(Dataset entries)

^^^^^^^^^^^^^^^^

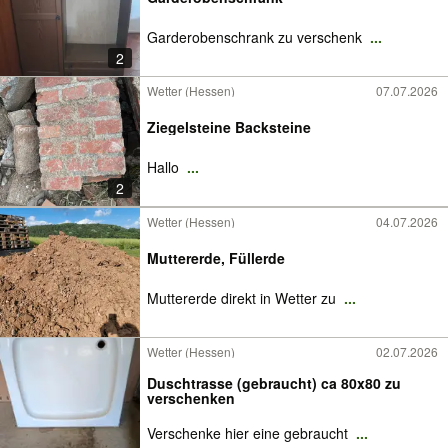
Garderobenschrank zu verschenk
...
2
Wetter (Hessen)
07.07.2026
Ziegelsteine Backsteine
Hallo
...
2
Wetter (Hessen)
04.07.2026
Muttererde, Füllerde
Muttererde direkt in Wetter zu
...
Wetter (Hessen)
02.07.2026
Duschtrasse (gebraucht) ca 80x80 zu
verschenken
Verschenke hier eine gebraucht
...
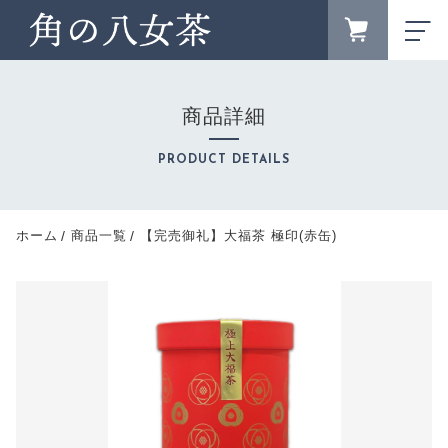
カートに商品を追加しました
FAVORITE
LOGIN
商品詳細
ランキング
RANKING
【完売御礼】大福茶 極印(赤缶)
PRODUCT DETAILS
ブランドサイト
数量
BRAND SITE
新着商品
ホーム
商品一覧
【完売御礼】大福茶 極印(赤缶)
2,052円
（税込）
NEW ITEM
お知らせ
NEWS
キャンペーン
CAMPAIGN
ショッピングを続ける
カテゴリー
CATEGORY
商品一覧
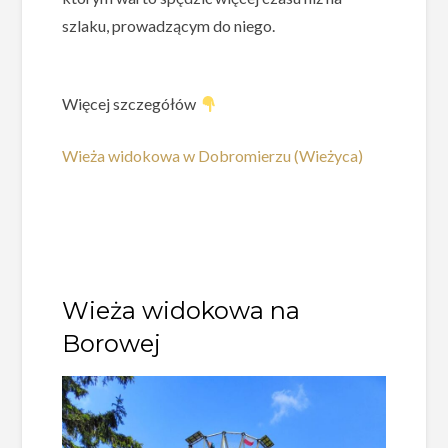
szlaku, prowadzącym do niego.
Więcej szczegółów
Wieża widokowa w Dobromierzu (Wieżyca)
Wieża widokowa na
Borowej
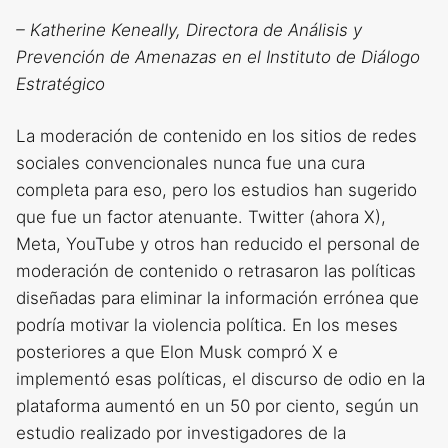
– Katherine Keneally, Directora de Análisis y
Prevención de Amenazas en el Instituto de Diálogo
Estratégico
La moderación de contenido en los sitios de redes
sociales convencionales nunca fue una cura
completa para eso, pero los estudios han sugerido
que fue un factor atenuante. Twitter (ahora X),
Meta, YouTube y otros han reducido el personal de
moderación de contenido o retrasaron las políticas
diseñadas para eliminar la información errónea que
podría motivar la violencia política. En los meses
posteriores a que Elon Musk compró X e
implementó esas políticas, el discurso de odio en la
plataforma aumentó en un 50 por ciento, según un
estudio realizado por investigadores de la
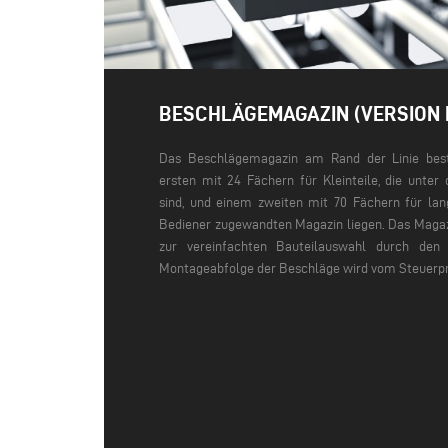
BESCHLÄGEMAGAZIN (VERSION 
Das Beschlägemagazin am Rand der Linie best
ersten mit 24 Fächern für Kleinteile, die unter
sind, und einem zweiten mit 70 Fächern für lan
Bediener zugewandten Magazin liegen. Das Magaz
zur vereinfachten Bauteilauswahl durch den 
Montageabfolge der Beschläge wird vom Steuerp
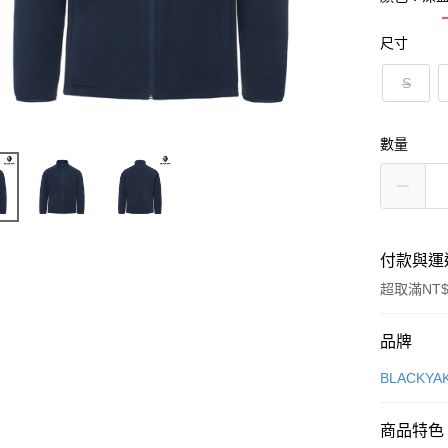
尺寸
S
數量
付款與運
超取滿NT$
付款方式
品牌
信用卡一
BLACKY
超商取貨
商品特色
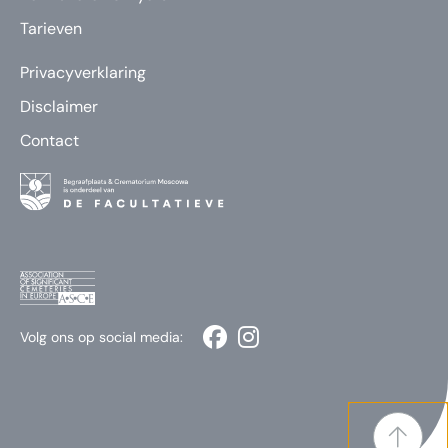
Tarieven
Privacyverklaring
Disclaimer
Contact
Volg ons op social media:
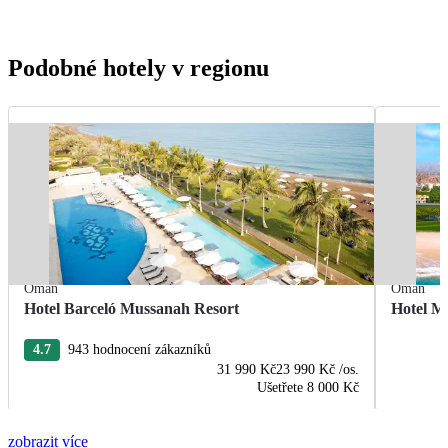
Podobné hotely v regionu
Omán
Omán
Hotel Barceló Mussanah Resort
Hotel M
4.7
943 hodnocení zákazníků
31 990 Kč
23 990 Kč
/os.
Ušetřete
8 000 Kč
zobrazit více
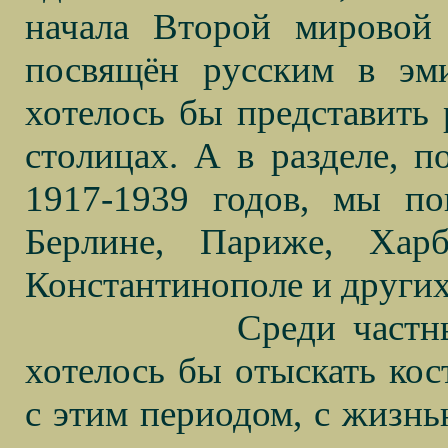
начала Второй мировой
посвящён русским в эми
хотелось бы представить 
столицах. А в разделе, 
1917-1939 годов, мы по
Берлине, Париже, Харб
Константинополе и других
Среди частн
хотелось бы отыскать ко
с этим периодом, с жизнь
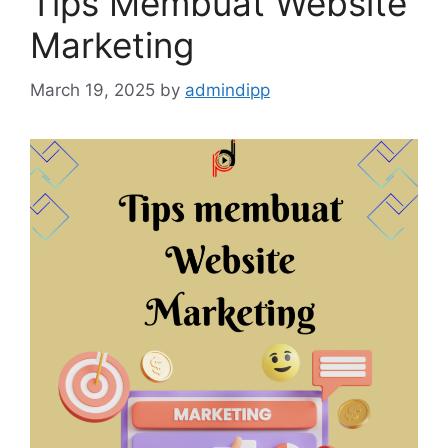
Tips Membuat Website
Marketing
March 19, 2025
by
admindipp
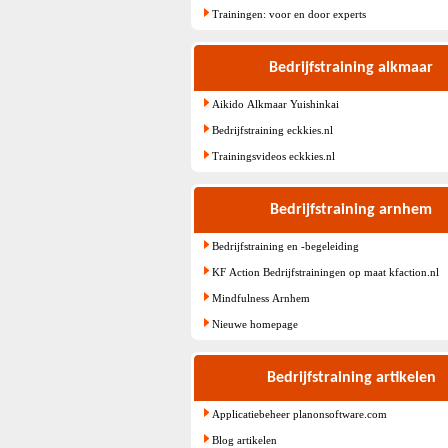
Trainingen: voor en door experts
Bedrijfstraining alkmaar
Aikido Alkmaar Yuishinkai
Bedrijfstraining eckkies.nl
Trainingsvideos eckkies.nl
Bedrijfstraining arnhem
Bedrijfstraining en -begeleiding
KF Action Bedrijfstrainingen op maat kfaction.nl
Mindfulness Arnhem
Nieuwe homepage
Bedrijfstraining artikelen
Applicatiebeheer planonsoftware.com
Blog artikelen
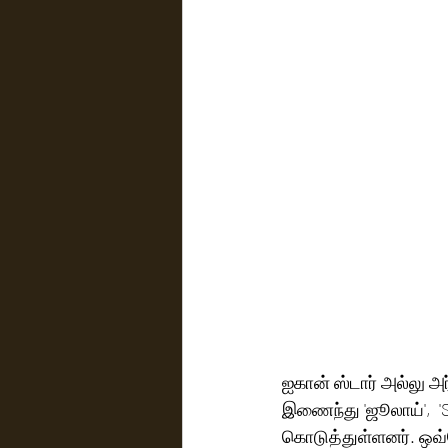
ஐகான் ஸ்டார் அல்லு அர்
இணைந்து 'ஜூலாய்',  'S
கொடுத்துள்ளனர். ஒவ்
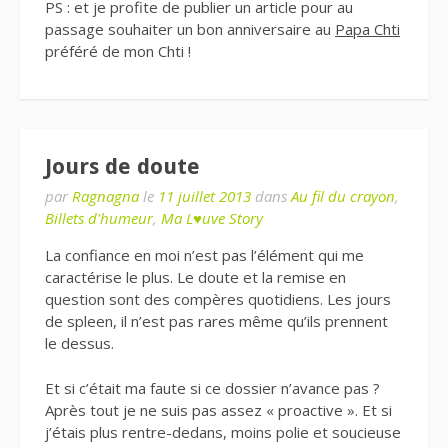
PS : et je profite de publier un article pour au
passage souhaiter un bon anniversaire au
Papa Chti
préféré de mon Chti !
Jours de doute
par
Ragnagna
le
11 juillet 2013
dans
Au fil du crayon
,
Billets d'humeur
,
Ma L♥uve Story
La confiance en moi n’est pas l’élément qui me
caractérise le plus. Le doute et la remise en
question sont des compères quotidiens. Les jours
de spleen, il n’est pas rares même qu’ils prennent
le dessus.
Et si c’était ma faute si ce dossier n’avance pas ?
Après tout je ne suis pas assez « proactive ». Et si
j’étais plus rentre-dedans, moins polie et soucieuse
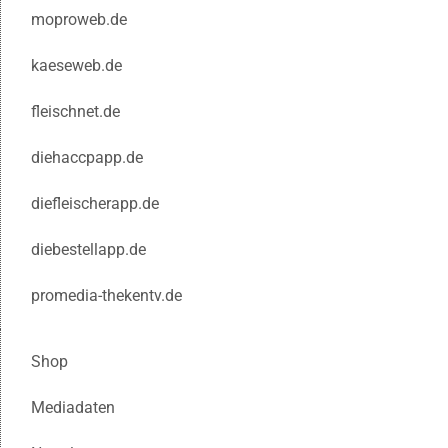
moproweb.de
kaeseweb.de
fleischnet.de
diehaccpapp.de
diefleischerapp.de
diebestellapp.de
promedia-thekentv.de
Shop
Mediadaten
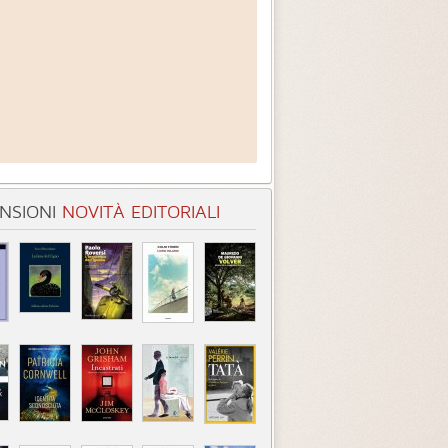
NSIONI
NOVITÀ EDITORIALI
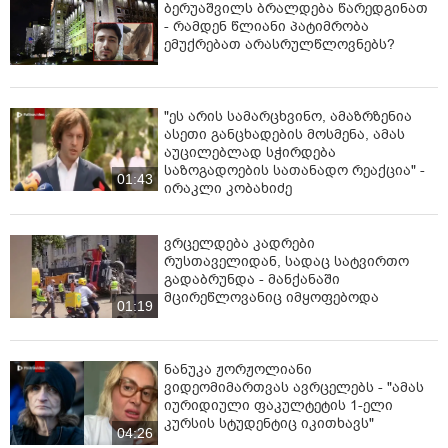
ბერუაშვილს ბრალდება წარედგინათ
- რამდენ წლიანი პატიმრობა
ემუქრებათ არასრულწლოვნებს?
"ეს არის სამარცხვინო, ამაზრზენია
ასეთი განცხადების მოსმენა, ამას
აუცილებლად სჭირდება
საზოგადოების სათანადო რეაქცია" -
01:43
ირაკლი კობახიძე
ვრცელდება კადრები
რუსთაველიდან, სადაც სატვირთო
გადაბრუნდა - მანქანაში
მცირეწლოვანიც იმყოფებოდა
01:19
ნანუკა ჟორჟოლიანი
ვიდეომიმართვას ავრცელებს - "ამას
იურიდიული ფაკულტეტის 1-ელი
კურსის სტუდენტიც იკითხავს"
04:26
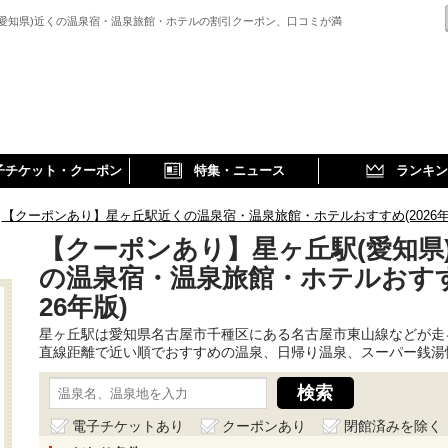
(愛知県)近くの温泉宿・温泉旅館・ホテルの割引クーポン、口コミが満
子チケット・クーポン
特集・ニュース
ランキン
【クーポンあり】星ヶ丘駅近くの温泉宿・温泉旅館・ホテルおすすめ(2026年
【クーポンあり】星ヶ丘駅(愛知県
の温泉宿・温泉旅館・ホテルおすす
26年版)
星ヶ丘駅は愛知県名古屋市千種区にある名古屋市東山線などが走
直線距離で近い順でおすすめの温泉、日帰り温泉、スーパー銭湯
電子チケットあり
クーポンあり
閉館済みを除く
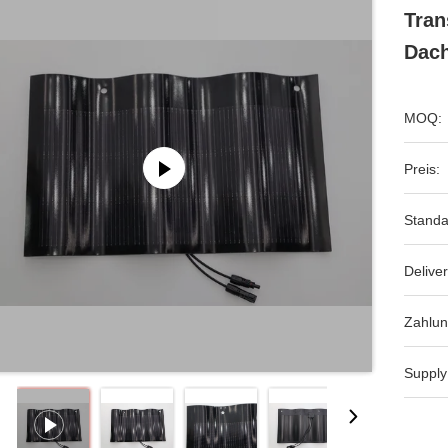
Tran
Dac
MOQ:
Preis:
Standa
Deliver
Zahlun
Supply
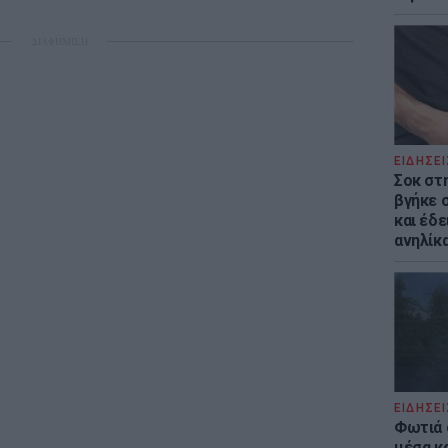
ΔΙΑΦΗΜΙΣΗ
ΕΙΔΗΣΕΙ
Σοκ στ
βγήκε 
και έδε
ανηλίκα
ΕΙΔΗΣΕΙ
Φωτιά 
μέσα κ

^^^^^^^^^^^^^^^^

▶ [Task item] Find and copy each line of the data where "クーポンあり" is present.

▶ [Answer to this task]
【クーポンあり】星ヶ丘駅近くの温泉宿・温泉旅館・ホテルおすすめ(2026年
【クーポンあり】星ヶ丘駅(愛知県
クーポンあり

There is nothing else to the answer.